**TASKS TO PERFORM:**
A. Print the part of the TDW company profile from "- Website: tdw-warhead-systems.com" up to and including "weapon group MBDA.", word for word.
B. Write the next part of the TDW company profile, starting right after its last sentence.

**PAGE EXCERPT:**
TDW Gesellschaft für verteidigungstechnische Wirksysteme mbH
- Type: Subsidiary
- Industry: Defence
- Founded: 1994
- Headquarters: Schrobenhausen, Germany
- Area served: Worldwide
- Key people: Ulrich Störchle (Managing Director)
- Products: Warheads, Fuzes, Distance Sensors
- Number of employees: 150
- Parent: MBDA Deutschland GmbH (formerly LFK GmbH)
- Website: tdw-warhead-systems.com

= TDW =

German defense industry company

TDW (Gesellschaft für verteidigungstechnische Wirksysteme mbH) is a European company that develops and manufactures warheads for guided weapons. The company was founded in 1994 and has 150 employees based in Schrobenhausen, Germany. TDW is a 100% subsidiary of MBDA Deutschland GmbH and part of the European guided weapon group MBDA.

== History ==
The history of what is now TDW began in the 1960s at the site in Schrobenhausen where the company has been located ever since. The business started as part of Bölkow, later Messerschmitt-Bölkow-Blohm (MBB) before it became DASA. TDW as a separate legal entity was founded 1994 as a spin-off of DASA, which continued to control the business as subsidiary. All missile activities of DASA and Dornier GmbH 1995 were consolidated into LFK-Lenkflugkörpersysteme GmbH which owned 100% of TDW. Together with LFK, TDW has been consolidated into EADS (now Airbus) which has sold LFK GmbH and its subsidiary TDW, to the European missile group MBDA in 2006. LFK GmbH has changed its company name to MBDA Deutschland GmbH in 2012.

Dataset entries:
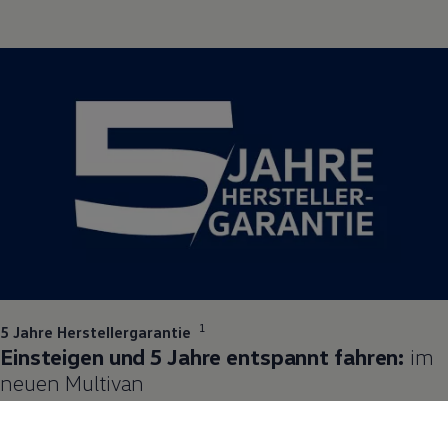
1
5 Jahre Herstellergarantie
Einsteigen und 5 Jahre entspannt fahren:
im
neuen
Multivan
Gönnen Sie sich jetzt gelassenes Fahrvergnügen mit Ihrem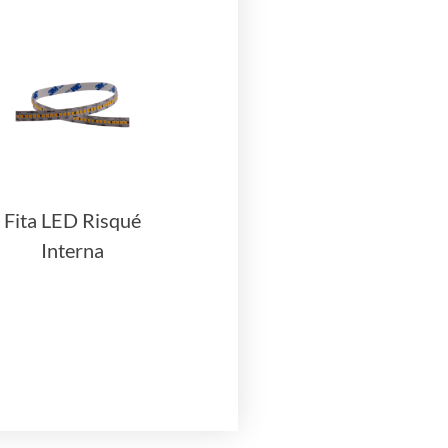
Fita LED Risqué
Interna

**ANSWERS FOR THIS EXERCISE:**
A.
- Website: tdw-warhead-systems.com

= TDW =

German defense industry company

TDW (Gesellschaft für verteidigungstechnische Wirksysteme mbH) is a European company that develops and manufactures warheads for guided weapons. The company was founded in 1994 and has 150 employees based in Schrobenhausen, Germany. TDW is a 100% subsidiary of MBDA Deutschland GmbH and part of the European guided weapon group MBDA.

B.
== Products ==

TDW has customers in France, Germany, Norway, Sweden, Turkey, the UK, and the United States. The product portfolio of TDW encompasses all sorts of conventional warheads, blast/fragmentation and lethality-enhancers for air defence, penetrators for bunker-busting and anti-ship application, shaped charges to defeat tanks and multi-effect warheads to defeat several target categories. In 2013 a newly developed Mk82 warhead was demonstrated with a novel scalable technology that is able to adjust the explosive effect to a level appropriate to the military target, minimizing collateral damage. The Programmable Intelligent Multi Purpose Fuze (PIMPF) is a void sensing and layer counting fuze in service with the warheads of NSM and Taurus.

TDW products can be found in:

=== Anti-tank ===
- MILAN 1, MILAN 2, MILAN 2T, MILAN 3
- HOT, HOT-2, HOT-3
- PARS 3 LR (formerly TRIGAT LR)
- Brimstone 2

=== Anti-air ===
- ALARM
- Roland
- Sidewinder / RAM
- PAC-3 (lethality enhancer)
- ASRAAM
- ESSM
- Mistral
- METEOR
- CAMM (missile family)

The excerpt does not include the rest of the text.